Run cuts in China are reducing the availability of feedstock (such as LPG, naphtha and reformate) for the petrochemical industry, just as the lockdowns have crimped demand. Petrochemicals producers are now struggling to ascertain when and by how much to adjust output: Produce too much and they could exacerbate an oversupply in an environment of declining prices; ramp up too slowly and they could miss the opportunity to capitalise on a tight market once demand recovers. These uncertainties reverberate globally. In 2020, China is estimated to account for 61 per cent and 41 per cent of global net imports of polyethylene and polypropylene, respectively. Producers around the world have invested in steam crackers and export capabilities to feed China’s seemingly insatiable demand, leaving them with abundant supplies should China’s demand growth disappoint this year, weighing on ethylene and naphtha.
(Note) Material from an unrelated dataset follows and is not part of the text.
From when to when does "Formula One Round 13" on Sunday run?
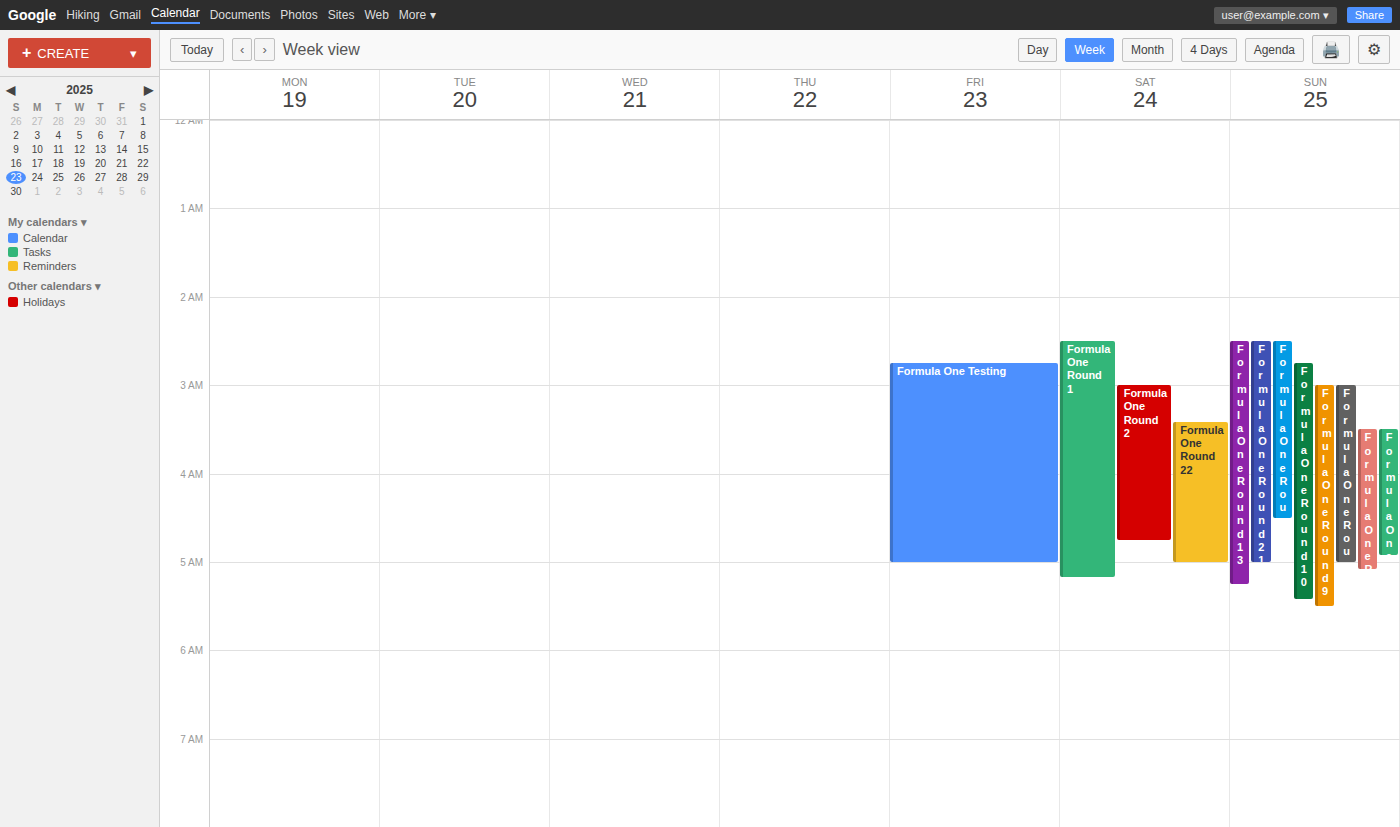
2:30 AM to 5:15 AM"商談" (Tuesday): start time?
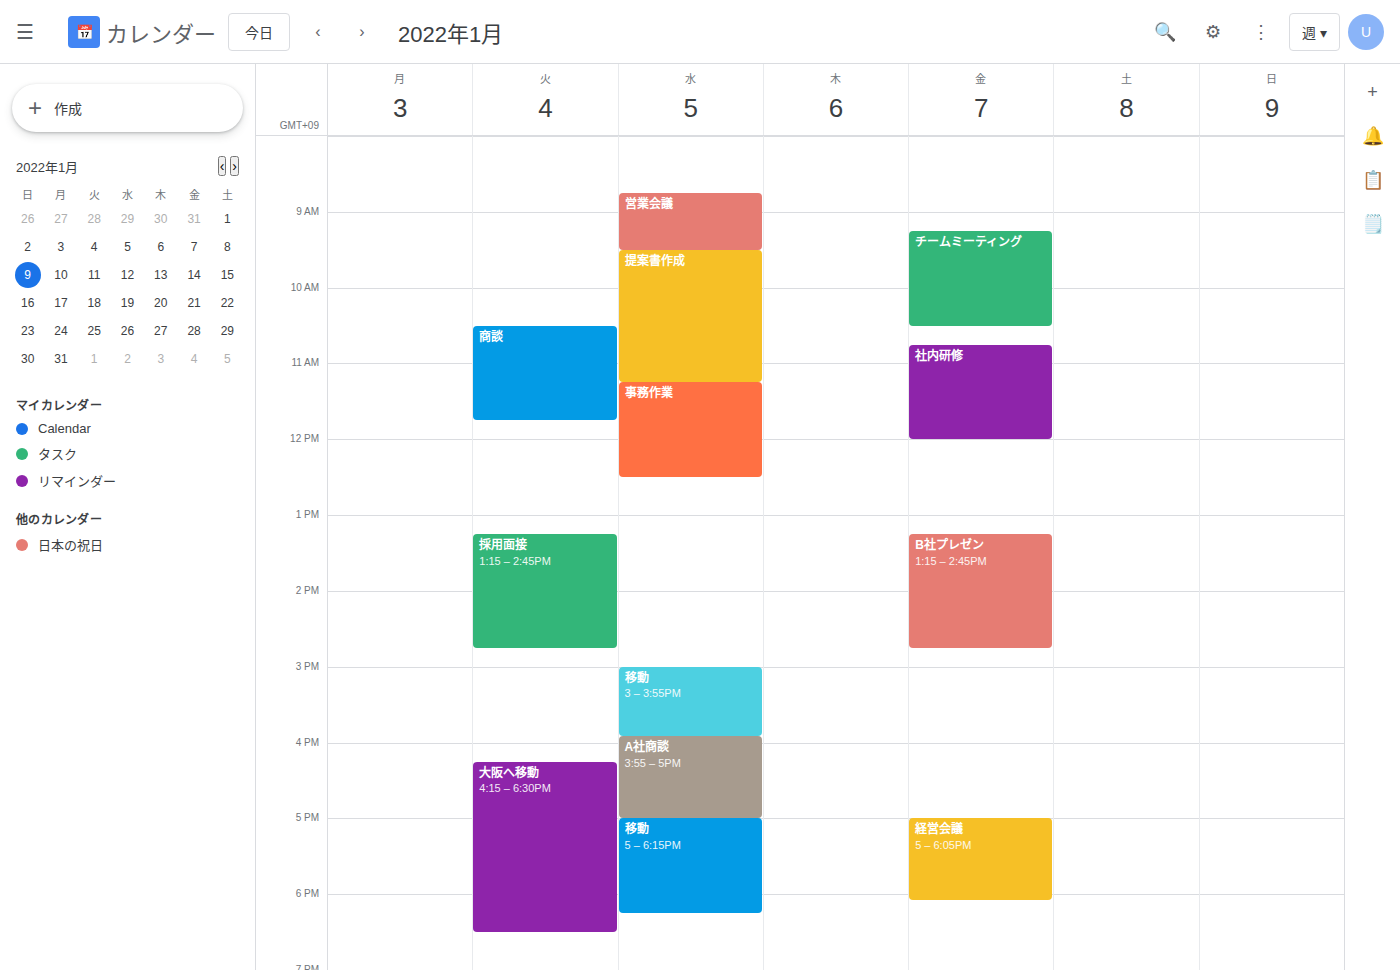
10:30 AM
At the same time, China is a large exporter of some polymers, including PET film and bottle grade resins (made from paraxylene which relies on refinery-produced xylenes). Therefore, the reduction in exports from China is causing buyers to seek alternative supplies from the Middle East and South Asia, but these may not be enough, raising the price per tonne of the resin. And the uncertainty going forward remains huge: Will the collapse in demand be offset by supply outages? Will a potential stimulus in China lead to a strong demand recovery? As chemicals producers need to adapt to the ongoing uncertainty, one thing is clear: no other market can displace Chinese demand. While a Chinese stimulus in H2 20, assuming the virus peaks soon, will offer some relief, the coronavirus is offering markets a taste of just how disruptive a downside scenario in China can be.